The killing of 15-year-old Elianne Andam is an affront to civilisation.

Brendan O'Neill

Brendan O'Neill
chief political writer

Topics Politics UK

There are some events that are so dark, so brimming with nihilism, that they force us to take a hard look at society itself. To reckon not only with the horror in question, but also with the world in which such a horror could occur. The stabbing to death of 15-year-old Elianne Andam in Croydon in south London is one such event. If this act of savagery, of almost breezy evil, does not bring self-reflection to modern Britain, nothing will.

Everything about the death of Elianne is bleak beyond imagination. It happened during rush hour on Wednesday. Elianne and friends were on their way to school. One of her friends was accosted by a 17-year-old boy, reportedly her ex-boyfriend. He had a bouquet of roses. Elianne stepped in to try to calm things down. The boy allegedly took out a thin, foot-long knife and drove it into Elianne’s neck. She died in the street, next to the blood-spattered roses.

It feels incomprehensible. How untethered from morality must a young man be, how unbound by social norms, to slay a girl in the street for the ‘offence’ of suggesting he back off. Elianne was bright and clearly a good friend. She wanted to be a lawyer. And yet on a Wednesday morning, in front of her fellow citizens, her life was ended with a ‘zombie knife’ allegedly wielded by a boy who has not yet reached the age of majority. Not only the people of Croydon but the nation itself feels shell-shocked by this senseless destruction of young, promise-filled life.

What people feel, I think, is that there is a kind of low-level mob rule in this country now. That the decay of the old forms of authority – policing, the justice system, school discipline, even the rule of parents – has emboldened the exercise of newer forms of authority. The authority of the knife, of brute strength, of swagger. The desertion of our streets by nervous police forces, and the desertion of the realm of morality by elites who cannot even say what Britain’s values are, appears to have paved the way for a soft mobocracy that is armed, mobile, unforgiving and more than willing to replace our withered values with its own merciless ones.

The media discussion of the horror in Croydon has exposed the intellectual vacuity of our times. Unwilling, unable perhaps, to confront the possibility of moral decay, to ponder how we reached a situation where young men think slitting throats is a fitting response to ‘disrespect’, commentators instead point the finger at the manosphere.

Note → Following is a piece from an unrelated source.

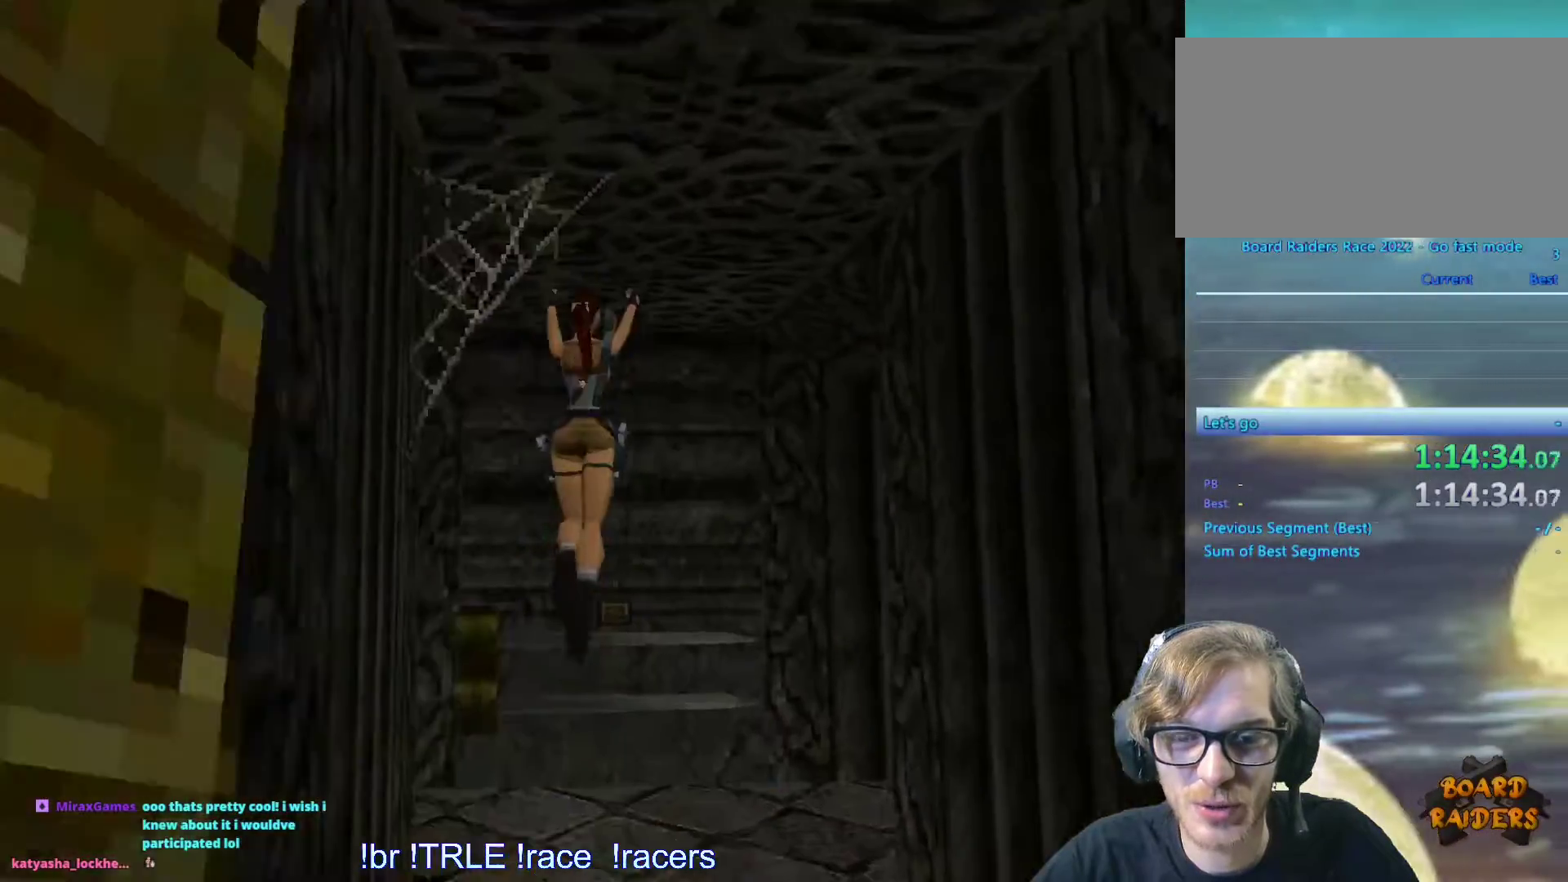
{"keys": ["ctrl_l"], "events": [[184, "ctrl_l", "down"]]}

It’s Andrew Tate’s fault, they say, despite no evidence whatsoever that the alleged culprit in this grim crime watched Tate’s sad, sexist videos.

Even the tying of the calamity in Croydon to misogyny feels too small, too easy. It does not detract from the seriousness of domestic violence, which sometimes turns murderous, to suggest that what we witnessed this week was different. Feminist theories on male fury are surely insufficient to explain why youths today are carrying virtual swords in the streets. And are happy to use them in response to something as trivial as a presumed slight, as if their prestige, their feelings, carry greater moral weight than life itself. Besides, it is usually boys, not girls, who fall to the blades of the low-level urban mobocracy. We’re going to need more than Andrea Dworkin here.

Time and again, pat explanations are offered for the scourge of knife crime. It’s ‘fuelled by poverty and social deprivation’, academics say, blind to their own historical illiteracy: there have always been poor people but they did not tend to use machetes to slay their supposed foes. The youth charity Barnardo’s says there is a link between cuts to youth services and rising knife crime. The idea that the nihilism involved in a gang of youths cutting to death a 16-year-old boy in a frenzy of so-called retaliation might be remedied by a youth club with nice snooker tables is ridiculous to the point of being offensive.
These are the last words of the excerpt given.